“見よ、その父の深き心を”

 週末、土曜日の調布の魚市場は商売で魚を仕入れに来る人に混じって一般の人々の買物客もたくさん来る。 普段とは違う人達が見受けられる中、ひときわ趣の異なる親子があった。
 父親は、俺と同世代だろう。 だいぶ白髪が目につく。 しっかりと息子の手を握り、手をつないでいる。 一つ一つの魚の名前を言いながら、息子に一生懸命、語りかけている。
 「きれいなアジだなあ」
 「大きなイワシだなあ」
 「これは、イサキだ。 これからが旬だなあ。 焼いたらうまいぞ。 喰いたいか。」

 その息子はうつむきかげんに目を一点に定めて、父親の言葉に少しの反応もしなかった。 30歳を超えているであろうか、すでに身の丈は父親をはるかに超えている。 優しく、やわらかな表情であるのに、少しの動きもなかった。 心を閉ざしている静けさがその男の子を支配していた。 しかし、父親は快活で楽しそうだ。 まるで恋人の手を握りしめているように片時も手を離そうとしなかった。

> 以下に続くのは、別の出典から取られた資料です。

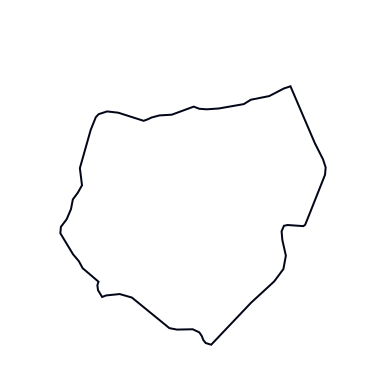 outline of Oudalan, rotated 112°
{"feature_id": "BFA-2805", "entity_name": "Oudalan", "entity_type": "Province", "adm_level": 1, "iso_a3": "BFA", "parent_name": "Burkina Faso", "parent_adm1": "", "projection": "natural_earth1", "projection_center": [-0.325, 14.611], "detail": "fine", "context": "isolated", "style": "outline", "palette": "ink", "viewbox_px": 384, "rotation_deg": 112, "n_neighbors": 0, "source": "natural_earth", "source_scale": "10m", "svg_char_len": 899}
<svg xmlns="http://www.w3.org/2000/svg" viewBox="0 0 384 384"><g transform="rotate(112 192 192)"><path d="M179.9,74.8L181.9,75.9L186.8,91.0L188.9,94.1L194.9,94.2L202.6,90.3L215.9,81.1L229.2,78.4L244.1,82.3L272.6,95.8L326.4,117.0L326.9,122.7L325.0,126.1L322.0,128.8L319.4,132.7L319.0,139.9L325.2,154.4L326.7,162.0L312.4,208.2L313.7,220.8L320.1,232.9L323.0,236.0L318.2,242.4L313.9,244.8L310.2,245.1L303.6,264.9L298.6,270.9L294.3,279.0L279.6,298.6L273.4,300.5L264.2,298.0L253.2,297.8L243.5,299.7L235.4,297.6L227.0,296.5L211.9,304.9L172.2,309.2L158.7,309.2L154.8,307.7L149.1,300.9L146.1,290.1L144.1,263.5L141.4,260.5L138.0,257.3L133.2,250.9L127.9,239.7L112.2,222.4L112.1,216.4L109.8,209.3L104.5,198.4L91.1,176.9L84.4,172.0L74.1,156.3L61.7,145.7L57.1,140.3L101.3,95.8L101.3,95.7L112.7,82.7L115.2,80.6L119.1,77.3L126.2,75.1L173.0,74.8L179.9,74.8Z" fill="none" stroke="#020617" stroke-width="2"/></g></svg>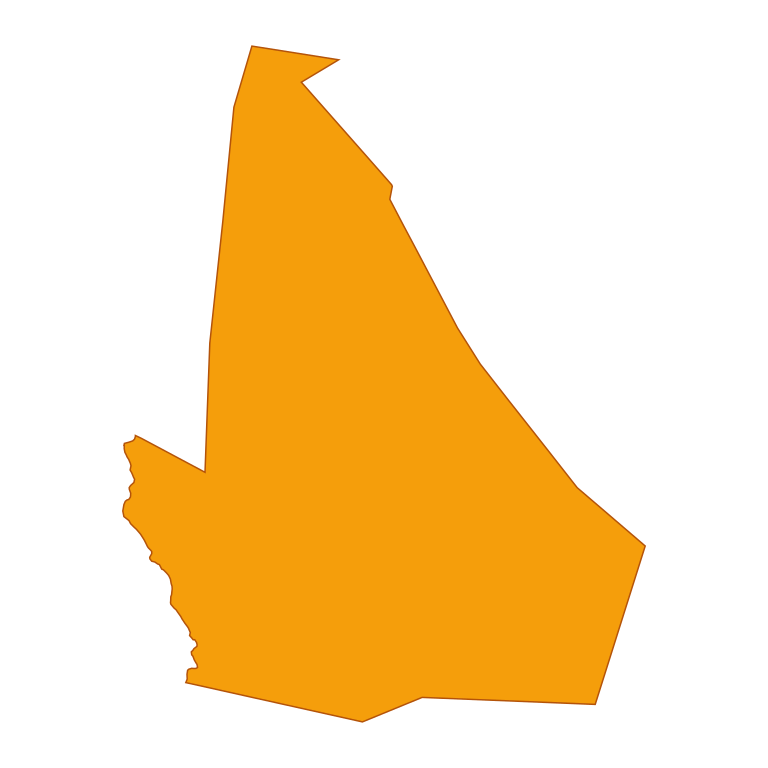 outline of San Pedro Mártir Quiechapa, Oaxaca, Mexico
{"feature_id": "50627088B60700180885105", "entity_name": "San Pedro Mártir Quiechapa", "entity_type": "district", "adm_level": 2, "iso_a3": "MEX", "parent_name": "Mexico", "parent_adm1": "Oaxaca", "projection": "orthographic", "projection_center": [-96.291, 16.46], "detail": "fine", "context": "isolated", "style": "filled", "palette": "amber", "viewbox_px": 768, "rotation_deg": 0, "n_neighbors": 0, "source": "geoboundaries", "source_scale": "gbopen_adm2", "svg_char_len": 1724}
<svg xmlns="http://www.w3.org/2000/svg" viewBox="0 0 768 768"><path d="M185.8,682.6L362.4,721.9L422.1,697.4L595.2,704.4L645.2,546.0L609.2,515.1L577.2,487.7L548.3,450.8L508.2,399.9L497.2,385.8L480.2,364.0L457.5,328.0L414.6,246.4L403.8,226.1L389.8,199.3L392.3,186.3L391.6,184.7L375.7,166.6L301.3,82.2L338.6,59.8L251.9,46.1L248.0,59.4L234.0,106.9L233.9,107.2L233.9,107.4L222.8,221.5L209.8,343.2L205.0,472.3L141.3,438.3L135.4,435.5L135.4,436.5L134.5,439.2L132.7,440.9L128.9,442.2L124.4,443.4L124.0,445.1L124.3,445.0L124.3,446.0L124.2,448.6L124.9,452.3L126.2,454.8L127.2,457.1L128.7,459.4L129.6,461.6L130.3,463.1L131.0,465.8L130.1,470.0L131.6,472.6L132.6,474.9L133.6,477.4L134.6,479.2L133.9,482.5L130.6,485.5L129.2,487.6L129.3,489.3L130.7,493.2L130.6,495.5L130.4,497.1L128.7,499.5L127.1,499.9L125.3,501.3L123.9,504.6L122.8,511.0L123.9,516.6L127.5,519.4L129.0,520.6L130.6,523.7L134.0,527.1L136.4,529.3L140.5,534.1L144.0,539.6L145.0,541.5L146.1,543.7L147.5,546.6L148.5,548.0L150.7,550.2L151.7,551.5L151.7,553.7L149.7,557.3L149.9,558.9L151.7,561.2L154.8,562.0L157.7,564.0L159.4,564.6L161.7,569.1L163.4,569.8L166.5,572.9L168.7,575.5L170.4,579.1L171.2,583.7L172.0,586.1L172.2,588.9L171.8,592.5L171.6,594.6L170.8,596.8L170.7,600.4L170.5,602.8L170.9,604.3L174.1,608.1L176.2,609.9L177.3,611.6L180.7,616.4L181.5,617.9L182.2,619.2L182.7,619.9L185.0,623.4L187.2,626.3L188.3,627.9L190.3,632.6L189.6,635.6L191.5,637.7L193.2,639.8L194.7,639.7L196.5,642.4L197.1,644.6L196.9,646.4L194.0,648.6L192.9,650.3L191.3,651.9L191.7,654.8L192.9,656.2L194.3,659.9L195.6,662.2L197.1,664.6L197.5,667.5L196.1,668.4L194.0,668.5L191.7,668.3L188.8,669.2L187.6,670.3L187.0,674.3L187.2,679.1L185.8,682.6Z" fill="#f59e0b" stroke="#b45309" stroke-width="1.5"/></svg>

 「俺はこいつが好きなんだ。 たまらなく好きなんだ。 どんなことがあったって、こいつを守ってやるんだ。」

 とばかりに、父親は無関心を装おう、世間と世界に対して深い愛情と誇りを表現しているようだった。

 それは、いつか見た光景としっかり重なった。
 ある年の夏の夕暮れ時、俺は国立の大学通りをひとり歩いていた。 すると、向こうから、大きな男と少し背の低い男が、手をつないでゆったりと歩いて来た。
 背の低い方の男は実に楽しげで、よく語りよく笑い、軽やかな身振り、手振りもあった。 近づいて来るにしたがって、俺は奇妙な気持ちになった。 男同士の奇妙なカップルを直視しなければいけないのかなあ!という・・・・・。

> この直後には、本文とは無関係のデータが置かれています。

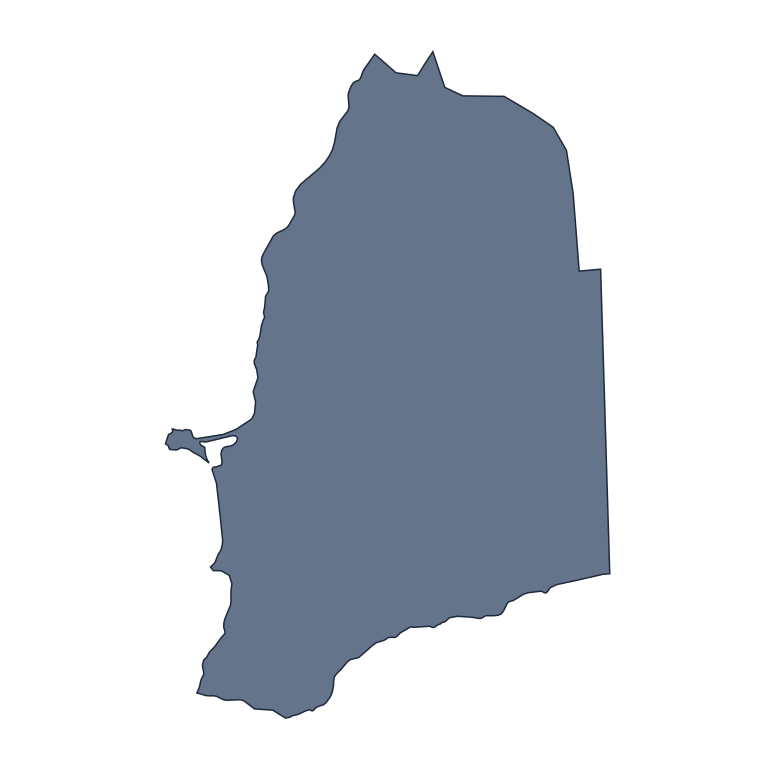 outline of Bari, rotated 178°
{"feature_id": "SOM-1", "entity_name": "Bari", "entity_type": "Region", "adm_level": 1, "iso_a3": "SOM", "parent_name": "Somalia", "parent_adm1": "", "projection": "orthographic", "projection_center": [50.532, 10.16], "detail": "fine", "context": "isolated", "style": "filled", "palette": "slate", "viewbox_px": 768, "rotation_deg": 178, "n_neighbors": 0, "source": "natural_earth", "source_scale": "10m", "svg_char_len": 3374}
<svg xmlns="http://www.w3.org/2000/svg" viewBox="0 0 768 768"><g transform="rotate(178 384 384)"><path d="M163.5,491.2L163.6,470.7L163.7,450.4L163.8,430.1L163.9,409.8L164.0,389.5L164.1,369.2L164.2,349.0L164.3,328.6L164.4,308.3L164.5,288.0L164.6,267.7L164.7,247.4L164.8,227.1L164.9,206.8L165.0,186.5L171.7,186.2L195.1,181.7L218.3,177.5L225.1,174.6L227.8,170.8L229.7,169.4L231.9,170.3L233.5,171.3L235.4,171.4L246.8,170.4L250.2,169.6L253.0,168.5L262.5,163.0L265.8,162.4L268.3,160.8L272.4,153.1L274.9,150.1L278.1,148.9L282.2,148.6L290.1,148.9L291.1,148.6L293.9,146.9L295.6,146.4L297.6,146.4L302.8,147.6L318.5,149.3L326.7,148.1L331.9,143.9L333.3,144.1L336.5,142.0L338.6,141.5L339.2,141.1L341.5,139.5L342.8,139.0L344.1,139.1L345.3,139.6L346.2,140.0L346.5,140.3L362.6,139.8L365.9,140.3L376.4,134.7L379.8,131.4L381.7,130.4L388.1,130.6L389.7,129.8L391.0,128.8L393.0,127.8L400.6,125.8L404.2,123.4L419.0,111.4L427.1,109.8L430.4,107.5L436.4,100.8L441.7,95.9L443.8,92.9L444.7,89.1L444.9,85.0L445.7,80.9L446.8,77.0L448.4,73.5L452.4,68.3L455.0,65.9L457.5,64.9L459.6,64.6L464.1,62.4L464.9,61.2L465.7,60.4L466.5,59.9L467.6,59.9L469.2,60.9L470.1,61.1L473.9,60.0L481.3,56.8L487.8,55.5L489.7,54.2L494.2,53.6L506.5,61.9L524.7,63.8L535.2,72.3L538.6,73.5L552.6,73.4L556.0,74.3L562.0,77.6L565.3,78.4L569.4,78.4L573.7,79.0L577.3,80.5L581.8,81.6L579.1,87.5L577.1,94.9L574.1,100.5L575.3,109.0L573.9,114.3L570.7,117.2L567.7,122.3L562.2,127.6L556.3,135.3L552.2,139.7L551.5,140.9L551.7,142.9L552.5,145.7L552.7,147.1L552.3,151.2L551.1,155.2L545.4,167.6L544.6,170.5L544.2,182.3L543.0,189.9L545.4,198.2L553.4,203.1L561.1,203.4L563.8,207.1L559.4,211.0L555.5,219.8L553.5,222.6L552.2,225.1L551.2,229.1L550.7,233.3L552.4,258.4L554.9,290.5L558.9,304.7L557.8,306.6L553.7,307.3L549.4,308.6L548.5,311.9L549.4,319.8L548.5,323.4L546.8,325.7L544.1,326.9L540.3,327.2L536.8,328.4L533.7,331.2L532.2,334.4L533.7,337.1L537.2,337.7L564.2,332.2L566.1,332.4L568.1,332.9L569.6,332.9L570.2,331.5L569.4,329.5L567.7,328.4L566.1,327.6L565.3,326.5L565.2,322.4L564.7,318.6L563.5,314.9L561.6,311.1L564.4,313.6L567.2,315.6L569.6,317.9L572.6,319.7L574.2,320.8L576.2,321.7L580.2,324.7L582.4,326.0L585.7,326.7L588.3,327.3L590.1,327.0L591.8,325.9L593.8,325.3L597.5,325.7L600.6,326.2L602.0,330.2L604.5,331.8L603.4,335.0L601.0,341.2L598.8,342.0L598.0,342.7L596.6,343.8L597.3,346.3L595.7,346.3L592.5,345.0L590.1,345.1L587.3,344.3L583.9,345.4L578.9,344.5L577.6,341.0L577.1,338.9L576.0,336.8L573.2,335.9L546.4,339.2L533.5,343.8L517.5,353.6L514.4,359.4L513.0,370.5L515.0,380.9L509.8,394.6L510.7,402.8L512.8,408.5L513.0,410.8L512.7,412.7L511.1,415.4L508.8,427.9L509.4,429.9L507.3,433.7L506.2,437.1L504.6,446.1L502.2,452.7L500.9,454.6L501.9,459.7L501.5,461.5L500.6,464.9L499.3,475.9L496.1,480.7L496.0,486.2L497.3,495.8L501.6,507.4L502.2,511.1L501.7,514.5L500.4,517.7L489.4,535.9L485.8,538.7L478.3,541.9L475.3,543.9L473.1,546.7L467.8,555.4L466.7,558.1L468.2,569.6L468.0,573.6L465.4,580.3L460.2,586.7L440.6,602.2L435.1,607.9L430.8,613.7L427.6,619.4L425.1,626.7L421.9,641.7L419.1,647.9L410.5,658.4L409.3,662.1L409.8,673.0L409.3,676.3L406.4,683.0L404.0,686.2L401.3,687.6L398.0,688.8L396.2,691.7L394.9,695.3L393.3,698.7L381.8,713.9L361.1,694.6L339.7,691.0L332.5,701.8L323.6,714.4L312.9,678.3L295.1,669.2L254.0,667.3L225.5,649.1L205.9,634.6L193.5,611.1L188.3,567.7L185.0,490.0L163.5,491.2Z" fill="#64748b" stroke="#1e293b" stroke-width="1.5"/></g></svg>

 そして、すれ違いざま俺はその二人をはっきりと確認した。 男同士の奇妙なカップルは作家の大江健三郎さんと息子の光君であった。
 その瞬間、深く優しい感動が俺を包んだ。
 息子の光君は知的障害を持って生まれた。 しばしば大江健三郎さんの作品に表現、姿を変え登場する。 そして成長し音楽作りの大家へと変貌したのである。

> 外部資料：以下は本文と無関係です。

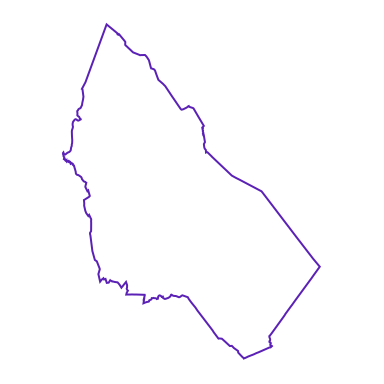 Litenes pag., Gulbene, Latvia, rotated 272°
{"feature_id": "27541924B1049309214592", "entity_name": "Litenes pag.", "entity_type": "district", "adm_level": 2, "iso_a3": "LVA", "parent_name": "Latvia", "parent_adm1": "Gulbene", "projection": "natural_earth1", "projection_center": [27.027, 57.173], "detail": "fine", "context": "isolated", "style": "outline", "palette": "violet", "viewbox_px": 384, "rotation_deg": 272, "n_neighbors": 0, "source": "geoboundaries", "source_scale": "gbopen_adm2", "svg_char_len": 5528}
<svg xmlns="http://www.w3.org/2000/svg" viewBox="0 0 384 384"><g transform="rotate(272 192 192)"><path d="M219.3,64.2L218.8,64.6L219.0,65.1L218.8,65.3L219.1,65.5L218.5,65.6L218.1,65.8L217.9,65.9L218.1,66.1L218.3,66.3L218.1,66.5L218.2,67.3L218.7,67.3L218.9,67.4L218.9,67.7L218.8,67.8L218.4,67.8L217.9,67.8L217.6,67.9L217.5,68.1L217.7,68.3L218.0,68.8L218.0,69.0L217.8,69.2L217.8,69.3L217.7,69.4L217.4,69.4L217.0,69.7L216.8,69.8L216.5,69.6L216.2,69.7L215.9,69.8L216.1,70.2L216.5,70.4L216.6,70.6L216.3,70.9L216.4,71.2L216.3,71.4L216.3,71.5L216.0,71.8L215.8,72.0L215.4,71.9L215.0,72.0L214.6,72.4L214.4,73.1L213.4,73.3L212.9,73.6L211.7,73.9L211.3,74.1L208.1,75.1L207.0,75.2L206.3,75.4L206.1,75.5L205.2,76.5L205.1,76.8L205.0,77.6L204.7,78.3L203.1,80.7L202.3,81.2L201.0,81.6L198.9,83.4L198.8,83.6L198.3,85.1L197.6,85.6L197.5,86.0L196.2,85.8L195.2,85.5L193.4,85.2L189.2,87.4L190.0,88.2L184.5,90.0L183.5,89.2L180.2,84.3L176.9,84.7L174.6,84.7L169.6,86.0L167.1,87.1L164.4,89.2L165.5,90.0L161.3,92.2L160.8,92.2L158.7,92.2L158.0,92.3L151.0,92.5L149.3,92.5L149.1,92.4L147.8,91.6L147.3,91.5L145.9,91.7L145.0,92.0L129.5,94.5L120.7,97.3L119.4,99.3L112.2,102.4L111.4,102.5L106.7,101.3L99.2,103.3L101.1,104.7L101.6,105.2L102.4,106.2L102.7,106.5L101.5,107.2L102.1,108.6L98.2,110.0L98.5,111.9L100.9,113.3L100.7,113.5L100.3,114.7L99.9,115.2L100.0,115.3L99.4,117.9L99.1,120.8L97.7,122.1L96.5,123.1L93.9,124.8L99.8,129.2L96.6,130.4L94.2,130.4L93.0,130.1L92.0,130.6L91.2,131.4L89.1,130.3L87.2,129.9L87.4,133.8L87.5,136.1L87.6,141.5L87.6,148.3L87.1,148.4L83.2,147.6L83.3,147.9L79.1,147.4L79.8,148.9L80.4,150.4L80.6,151.0L80.6,151.3L80.7,151.7L80.8,152.0L80.9,152.5L81.0,152.7L81.4,152.9L82.1,153.0L82.2,153.4L82.3,153.5L82.6,153.7L82.7,153.9L82.9,154.6L83.1,154.9L83.4,155.1L83.8,155.4L84.4,155.6L84.5,155.6L84.5,156.0L84.6,156.4L84.6,156.6L84.8,157.2L84.6,157.7L84.6,158.6L84.5,159.6L84.1,160.7L84.1,160.8L83.9,160.8L84.1,161.6L85.9,161.8L86.8,162.2L87.1,162.4L87.5,163.0L87.5,163.5L87.4,163.7L87.2,164.2L86.7,165.0L86.2,165.3L86.3,165.5L86.1,165.7L86.1,165.9L86.4,166.1L86.4,166.5L85.9,166.4L85.4,166.6L84.9,167.0L84.7,167.4L84.5,168.0L84.2,168.5L84.3,169.2L84.4,169.5L84.7,170.3L85.4,172.1L85.9,172.8L86.6,173.7L87.1,174.1L88.3,174.5L88.6,174.7L88.7,174.9L88.7,175.1L88.6,175.3L88.1,175.9L87.9,176.2L87.5,177.7L87.5,178.8L87.5,179.5L87.2,180.3L87.0,181.1L86.5,182.1L86.4,182.7L86.5,183.2L86.7,183.6L87.1,184.2L88.0,185.2L88.4,186.1L86.7,191.5L85.1,192.4L81.8,195.0L80.4,196.2L76.6,199.5L73.8,201.5L54.4,217.4L52.6,218.6L46.5,223.5L46.4,223.6L46.6,224.4L46.5,226.0L46.4,227.0L43.9,230.0L39.4,235.2L39.6,237.2L37.5,239.4L34.7,243.6L33.1,243.8L30.8,246.1L28.3,248.7L28.0,249.6L27.5,249.7L28.0,251.0L29.5,253.8L30.5,256.1L31.8,259.2L33.4,262.3L33.9,263.6L36.2,268.4L36.3,268.6L39.4,275.0L39.4,275.9L40.8,277.3L41.0,277.1L41.0,276.3L41.2,276.0L41.4,275.8L41.8,275.6L42.3,275.6L42.5,275.6L43.1,276.0L43.6,276.0L43.8,276.0L44.2,275.8L44.3,275.7L44.4,275.1L44.5,274.9L44.7,274.7L44.9,274.6L45.2,274.6L45.6,274.6L46.4,275.2L47.0,275.3L48.1,275.1L49.1,274.6L49.8,274.4L50.6,274.3L50.7,274.5L53.8,276.7L71.0,288.2L72.9,289.4L73.1,289.4L81.8,295.3L82.0,295.5L87.3,299.0L107.0,312.4L109.9,314.4L112.7,316.2L121.8,322.3L129.5,315.4L149.8,298.6L185.6,269.3L195.1,261.5L196.6,258.4L206.0,239.0L207.6,235.5L209.8,231.2L228.2,210.4L228.3,210.4L232.3,206.0L232.4,205.4L232.0,204.6L234.4,204.4L235.8,203.2L236.8,202.8L237.7,202.6L240.3,202.2L242.3,203.2L248.8,201.9L248.7,201.6L249.6,201.1L250.4,201.5L250.7,201.3L251.0,200.9L251.4,201.0L251.9,201.2L252.3,201.0L252.7,200.8L253.0,200.7L253.5,200.9L253.9,200.9L254.1,200.7L254.5,200.4L255.2,200.4L255.5,200.6L255.9,200.7L256.2,200.7L256.5,200.5L256.6,200.0L256.8,200.0L258.1,201.3L258.5,201.5L266.9,196.1L275.6,190.6L276.0,189.9L276.9,186.7L277.4,185.8L277.8,185.7L277.7,185.4L277.0,184.8L276.0,183.4L274.4,180.4L273.9,178.8L274.0,178.5L274.7,177.7L286.9,168.7L296.8,161.6L299.2,159.1L302.9,154.5L303.1,154.4L307.0,152.8L310.3,151.5L311.9,150.9L312.4,150.6L313.3,149.7L314.1,147.2L314.1,146.9L314.7,146.6L321.4,144.6L322.4,144.2L325.0,142.4L326.3,141.3L327.3,140.2L327.3,139.9L327.2,138.9L327.0,135.7L326.9,135.3L327.3,134.4L329.5,128.2L335.6,121.3L336.4,120.3L336.6,120.2L336.9,120.1L339.6,120.1L340.0,119.9L346.9,113.8L346.8,113.7L346.5,113.3L346.6,113.1L347.4,112.9L347.5,112.7L347.1,112.4L347.0,112.1L347.6,111.8L347.9,112.0L348.0,111.9L356.5,100.8L298.0,81.7L291.2,78.4L291.0,78.8L290.6,79.0L283.4,80.2L282.7,80.1L280.8,79.9L276.8,79.2L275.3,79.1L274.9,79.0L273.8,78.5L272.7,78.0L272.4,77.9L271.8,77.5L271.7,77.1L271.2,76.2L270.9,75.8L270.5,75.5L269.7,75.2L269.1,74.6L268.4,74.5L267.7,74.6L267.3,74.7L265.9,74.8L264.7,74.7L264.4,74.9L264.2,75.1L263.5,76.0L263.4,76.3L263.1,76.6L261.9,77.2L261.3,77.7L260.9,78.3L260.7,78.3L260.4,77.7L259.8,76.9L259.4,76.0L259.4,75.7L259.5,75.3L259.6,75.0L260.4,74.0L260.6,73.4L260.6,73.1L260.6,72.9L260.3,72.4L260.0,72.1L259.1,71.5L258.2,70.8L257.7,70.6L257.2,70.5L255.9,70.3L254.5,70.4L253.3,70.7L252.6,70.7L251.5,70.5L249.6,69.9L248.3,69.8L243.6,70.1L239.7,70.5L236.6,70.5L235.3,70.2L233.8,70.2L232.4,69.7L231.1,69.5L229.7,69.4L229.0,69.1L228.7,68.9L228.1,68.4L227.6,67.7L226.9,66.2L225.9,65.0L225.4,64.5L225.1,64.1L225.0,63.8L225.1,63.6L225.5,62.9L226.1,62.4L227.0,62.1L226.6,61.8L226.3,61.7L225.6,61.9L224.9,61.9L224.4,62.3L223.4,62.3L223.2,62.4L222.7,62.7L222.3,63.2L222.1,63.2L221.9,63.2L221.3,63.0L220.4,62.8L220.2,63.2L220.4,63.4L220.4,63.5L220.2,63.6L220.3,63.8L220.3,64.1L219.9,64.3L219.7,64.3L219.5,64.2L219.3,64.2Z" fill="none" stroke="#5b21b6" stroke-width="2"/></g></svg>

 一途な優しさ、父と子の静かで控えめな絆。 小さな小さな幸福の情景。
 そんなことに感動する心がまだ俺には残っていたか。

 聖人とはほど遠い世俗を生きる者に、このような父と息子はまぶしい。
 人間、この健気なる者を少しは真似てみよう。 世俗にどっぷりと暮らしているからこそ。